Carney: necesitamos $ 70 a 90 billones de financiación sostenible, algo inalcanzable

Mark Carney, Gobernador del Banco de Inglaterra
Mark Carney, Gobernador del Banco de Inglaterra

La voz de Mark Carney, gobernador del Banco de Inglaterra no podía dejar de oírse en la Cumbre de Acción Climática de la ONU 2019, celebrada en Nueva York, y no ha decepcionado: para empezar, una advertencia sobre los recursos necesarios para llegar a una economía de carbono cero: entre 70 y 90 billones de dólares en la próxima década, algo que ya considera inalcanzable.

“Como todo lo relacionado con la respuesta al cambio climático, el desarrollo de la nueva financiación sostenible no se está moviendo lo suficientemente rápido”, señalaba al comienzo de su intervención, para añadir que “la gestión del riesgo climático debe transformarse y la inversión sostenible debe ser la corriente principal”.

Su receta está clara: en primer lugar aumentar las inversiones en infraestructuras, especialmente para generar energía sostenible, particularmente en los países emergentes y en vías de desarrollo. que son precisamente los más vulnerables y en los que se concentran las necesidades de inversión.

“Quienes alinean sus modelos de negocio a la transición a un mundo sin carbón serán recompensados generosamente. Los que no se adapten dejarán de existir”

Los riesgos climáticos y las catástrofes naturales asociadas a ellos van a alterar la valoración de los activos financieros obligando a los gestores de fondos a una reevaluación urgente de sus carteras en función de dichos riesgos. Y aquí va una frase que este nuevo apóstol de la financiación sostenible repite últimamente: “quienes alinean sus modelos de negocio a la transición a un mundo sin carbón serán recompensados generosamente. Los que no se adapten dejarán de existir”.
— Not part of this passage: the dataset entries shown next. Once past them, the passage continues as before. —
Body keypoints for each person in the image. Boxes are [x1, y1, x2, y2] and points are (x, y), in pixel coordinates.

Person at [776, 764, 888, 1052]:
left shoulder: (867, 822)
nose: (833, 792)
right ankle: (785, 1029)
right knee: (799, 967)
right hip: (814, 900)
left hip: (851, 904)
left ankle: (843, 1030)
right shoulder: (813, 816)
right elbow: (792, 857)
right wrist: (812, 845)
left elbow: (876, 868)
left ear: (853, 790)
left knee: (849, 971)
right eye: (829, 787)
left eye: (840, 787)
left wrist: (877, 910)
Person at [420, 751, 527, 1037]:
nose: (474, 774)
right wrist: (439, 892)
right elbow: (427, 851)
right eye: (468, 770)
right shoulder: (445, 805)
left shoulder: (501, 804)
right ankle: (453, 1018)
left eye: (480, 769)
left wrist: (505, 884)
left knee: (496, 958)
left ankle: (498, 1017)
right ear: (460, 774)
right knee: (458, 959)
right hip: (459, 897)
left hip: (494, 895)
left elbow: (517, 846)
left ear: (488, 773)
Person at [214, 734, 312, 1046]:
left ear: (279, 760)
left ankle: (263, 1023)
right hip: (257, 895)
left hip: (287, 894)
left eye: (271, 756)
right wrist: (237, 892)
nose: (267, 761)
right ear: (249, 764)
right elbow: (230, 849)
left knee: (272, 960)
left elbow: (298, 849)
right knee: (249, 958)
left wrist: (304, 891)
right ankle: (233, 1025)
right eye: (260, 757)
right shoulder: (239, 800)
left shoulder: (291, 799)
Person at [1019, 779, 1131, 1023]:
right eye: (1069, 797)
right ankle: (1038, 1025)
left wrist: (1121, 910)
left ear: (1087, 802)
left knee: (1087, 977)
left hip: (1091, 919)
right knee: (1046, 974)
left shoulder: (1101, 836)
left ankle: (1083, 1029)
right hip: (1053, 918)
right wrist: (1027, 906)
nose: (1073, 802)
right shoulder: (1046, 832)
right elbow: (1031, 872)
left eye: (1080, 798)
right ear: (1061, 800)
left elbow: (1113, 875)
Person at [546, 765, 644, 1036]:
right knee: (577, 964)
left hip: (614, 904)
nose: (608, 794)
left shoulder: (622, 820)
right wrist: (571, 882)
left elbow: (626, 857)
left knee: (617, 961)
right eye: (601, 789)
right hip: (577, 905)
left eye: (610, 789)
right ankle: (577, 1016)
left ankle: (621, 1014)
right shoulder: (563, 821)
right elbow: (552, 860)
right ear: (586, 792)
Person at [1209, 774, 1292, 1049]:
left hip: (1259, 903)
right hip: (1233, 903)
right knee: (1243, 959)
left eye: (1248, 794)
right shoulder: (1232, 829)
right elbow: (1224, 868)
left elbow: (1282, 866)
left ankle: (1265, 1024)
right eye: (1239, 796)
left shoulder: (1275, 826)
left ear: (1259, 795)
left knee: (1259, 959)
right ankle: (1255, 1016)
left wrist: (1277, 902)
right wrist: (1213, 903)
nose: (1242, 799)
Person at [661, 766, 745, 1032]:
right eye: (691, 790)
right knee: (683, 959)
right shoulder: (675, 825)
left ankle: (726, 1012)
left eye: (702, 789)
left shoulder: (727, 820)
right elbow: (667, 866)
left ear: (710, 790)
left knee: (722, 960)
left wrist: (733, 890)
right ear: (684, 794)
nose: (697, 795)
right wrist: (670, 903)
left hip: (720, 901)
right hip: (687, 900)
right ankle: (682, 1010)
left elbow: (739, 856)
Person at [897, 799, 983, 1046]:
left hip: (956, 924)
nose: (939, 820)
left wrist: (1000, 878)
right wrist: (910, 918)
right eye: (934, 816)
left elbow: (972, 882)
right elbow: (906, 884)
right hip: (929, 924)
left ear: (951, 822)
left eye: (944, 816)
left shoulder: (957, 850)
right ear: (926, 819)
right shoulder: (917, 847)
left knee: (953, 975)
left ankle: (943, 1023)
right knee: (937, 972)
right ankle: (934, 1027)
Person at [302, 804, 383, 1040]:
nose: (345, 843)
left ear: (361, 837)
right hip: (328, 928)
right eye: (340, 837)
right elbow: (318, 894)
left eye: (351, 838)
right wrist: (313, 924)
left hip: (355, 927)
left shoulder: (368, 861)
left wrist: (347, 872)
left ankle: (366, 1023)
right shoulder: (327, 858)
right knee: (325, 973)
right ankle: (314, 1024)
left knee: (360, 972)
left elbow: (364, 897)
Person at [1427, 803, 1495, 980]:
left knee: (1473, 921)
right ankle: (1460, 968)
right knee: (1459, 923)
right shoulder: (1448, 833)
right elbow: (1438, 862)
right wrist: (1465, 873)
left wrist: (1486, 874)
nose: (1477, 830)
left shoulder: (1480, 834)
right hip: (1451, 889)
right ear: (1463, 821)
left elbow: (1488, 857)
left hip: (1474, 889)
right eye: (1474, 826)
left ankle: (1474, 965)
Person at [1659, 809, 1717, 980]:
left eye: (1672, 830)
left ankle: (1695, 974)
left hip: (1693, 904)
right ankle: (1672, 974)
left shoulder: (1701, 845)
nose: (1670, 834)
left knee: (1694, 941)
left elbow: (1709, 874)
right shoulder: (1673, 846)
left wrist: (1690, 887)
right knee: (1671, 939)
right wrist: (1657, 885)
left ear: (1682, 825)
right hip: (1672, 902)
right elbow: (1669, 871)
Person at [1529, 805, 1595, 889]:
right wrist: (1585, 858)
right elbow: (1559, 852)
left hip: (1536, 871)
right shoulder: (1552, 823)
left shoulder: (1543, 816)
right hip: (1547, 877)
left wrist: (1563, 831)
Todos tendrán que aumentar sus inversiones en energía sostenible

Por el lado de los activos, las inversiones en infraestructura serán esenciales, inversiones que, por otra parte comportan menores riesgos y flujos más predecibles, y para realizar esta transición, todos los países deben aumentar sus inversiones en energía sostenible.

La segunda demanda de Carney se refiere a la urgencia por mejorar el reporting corporativo de sus riesgos financieros asociados al clima, algo que ya empieza a extenderse entre un mayor número de empresas como refleja una reciente encuesta del TCFD y es de esperar que en los próximos años sea, no ya una exigencia inexcusable, sino un requisito de obligado cumplimiento, como parecen tener intención de hacer la Unión Europea y el Reino Unido.

El Banco de Inglaterra realizará un stress test relativo a los riesgos climáticos entre los operadores del sistema financiero británico

Finalmente, Carney prepone un importante avance en cuanto a la supervisión de la gestión y evaluación  de estos riesgos climáticos: en su intervención esta semana en la Cumbre Climática, el Gobernador del Banco de Inglaterra ha recordado que esa institución se propone realizar un stress test relativo a los riesgos climáticos a los operadores del sistema financiero bajo su supervisión, que obligará a estas entidades a analizar sus debilidades en este terreno y desarrollar nuevos protocolos y fórmulas de protección y control de dichos riesgos.